>>>>>

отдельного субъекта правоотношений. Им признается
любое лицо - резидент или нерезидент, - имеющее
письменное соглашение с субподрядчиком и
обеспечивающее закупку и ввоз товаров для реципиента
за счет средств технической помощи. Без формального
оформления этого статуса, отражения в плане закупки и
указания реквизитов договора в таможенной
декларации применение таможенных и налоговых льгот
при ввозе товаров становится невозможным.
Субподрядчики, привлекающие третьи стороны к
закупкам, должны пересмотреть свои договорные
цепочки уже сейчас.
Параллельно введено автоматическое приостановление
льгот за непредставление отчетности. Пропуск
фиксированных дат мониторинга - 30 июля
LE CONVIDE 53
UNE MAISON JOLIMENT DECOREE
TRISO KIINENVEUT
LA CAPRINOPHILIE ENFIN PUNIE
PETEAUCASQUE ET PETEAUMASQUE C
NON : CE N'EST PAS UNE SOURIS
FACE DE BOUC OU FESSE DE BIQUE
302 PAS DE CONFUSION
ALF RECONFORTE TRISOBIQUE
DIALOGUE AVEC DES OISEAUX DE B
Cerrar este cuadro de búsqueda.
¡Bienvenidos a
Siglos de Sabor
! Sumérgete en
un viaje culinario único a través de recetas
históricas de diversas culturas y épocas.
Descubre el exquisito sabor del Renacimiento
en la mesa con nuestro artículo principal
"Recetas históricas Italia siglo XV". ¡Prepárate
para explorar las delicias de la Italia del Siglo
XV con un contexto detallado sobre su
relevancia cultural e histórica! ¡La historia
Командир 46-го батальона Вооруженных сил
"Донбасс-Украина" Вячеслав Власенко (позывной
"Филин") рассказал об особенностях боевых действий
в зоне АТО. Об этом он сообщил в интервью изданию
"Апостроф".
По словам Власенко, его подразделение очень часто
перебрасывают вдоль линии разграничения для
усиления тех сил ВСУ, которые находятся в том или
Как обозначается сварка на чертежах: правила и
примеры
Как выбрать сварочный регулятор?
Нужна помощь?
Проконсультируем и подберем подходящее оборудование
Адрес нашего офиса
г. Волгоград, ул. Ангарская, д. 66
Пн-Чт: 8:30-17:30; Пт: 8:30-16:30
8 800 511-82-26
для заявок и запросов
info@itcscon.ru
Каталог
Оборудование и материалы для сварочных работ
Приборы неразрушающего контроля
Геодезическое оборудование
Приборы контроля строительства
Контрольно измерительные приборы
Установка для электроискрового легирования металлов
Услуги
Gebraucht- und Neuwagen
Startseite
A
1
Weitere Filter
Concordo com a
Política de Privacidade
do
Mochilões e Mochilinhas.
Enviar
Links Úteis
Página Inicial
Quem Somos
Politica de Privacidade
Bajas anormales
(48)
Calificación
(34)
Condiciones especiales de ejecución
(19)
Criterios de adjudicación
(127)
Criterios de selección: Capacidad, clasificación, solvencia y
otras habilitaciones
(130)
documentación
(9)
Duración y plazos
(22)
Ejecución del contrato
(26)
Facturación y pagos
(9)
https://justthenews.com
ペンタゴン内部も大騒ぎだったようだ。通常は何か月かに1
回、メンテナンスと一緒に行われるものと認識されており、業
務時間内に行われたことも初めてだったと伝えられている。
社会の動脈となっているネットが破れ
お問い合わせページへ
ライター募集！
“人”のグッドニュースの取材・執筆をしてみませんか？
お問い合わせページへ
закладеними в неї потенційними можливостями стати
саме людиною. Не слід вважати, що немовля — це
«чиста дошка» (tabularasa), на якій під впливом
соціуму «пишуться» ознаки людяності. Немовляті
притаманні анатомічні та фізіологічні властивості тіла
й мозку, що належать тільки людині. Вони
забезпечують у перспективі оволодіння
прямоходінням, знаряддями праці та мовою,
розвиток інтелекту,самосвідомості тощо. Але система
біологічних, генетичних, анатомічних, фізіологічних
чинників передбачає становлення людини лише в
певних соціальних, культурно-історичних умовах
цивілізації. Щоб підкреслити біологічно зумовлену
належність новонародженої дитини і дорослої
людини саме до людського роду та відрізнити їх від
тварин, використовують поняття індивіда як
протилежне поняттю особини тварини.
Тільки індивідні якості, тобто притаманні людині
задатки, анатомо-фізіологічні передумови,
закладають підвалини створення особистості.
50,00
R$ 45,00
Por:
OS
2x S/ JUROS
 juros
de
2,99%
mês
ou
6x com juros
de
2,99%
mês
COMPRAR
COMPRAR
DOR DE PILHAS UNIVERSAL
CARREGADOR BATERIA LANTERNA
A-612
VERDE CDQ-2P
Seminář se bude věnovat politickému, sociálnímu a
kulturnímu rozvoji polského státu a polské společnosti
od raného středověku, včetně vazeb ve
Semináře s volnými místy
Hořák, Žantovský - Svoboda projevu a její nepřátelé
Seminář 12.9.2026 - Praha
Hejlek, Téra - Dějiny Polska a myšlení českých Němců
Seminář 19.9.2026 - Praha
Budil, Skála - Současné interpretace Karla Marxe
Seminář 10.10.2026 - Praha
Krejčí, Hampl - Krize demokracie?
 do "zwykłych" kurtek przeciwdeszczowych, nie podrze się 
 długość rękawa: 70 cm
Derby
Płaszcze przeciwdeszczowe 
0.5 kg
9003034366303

<<<<<

- **Action item**
Every line that contains the string "людини" should be returned from the data.

- **Exercise response**
чинників передбачає становлення людини лише в
людини саме до людського роду та відрізнити їх від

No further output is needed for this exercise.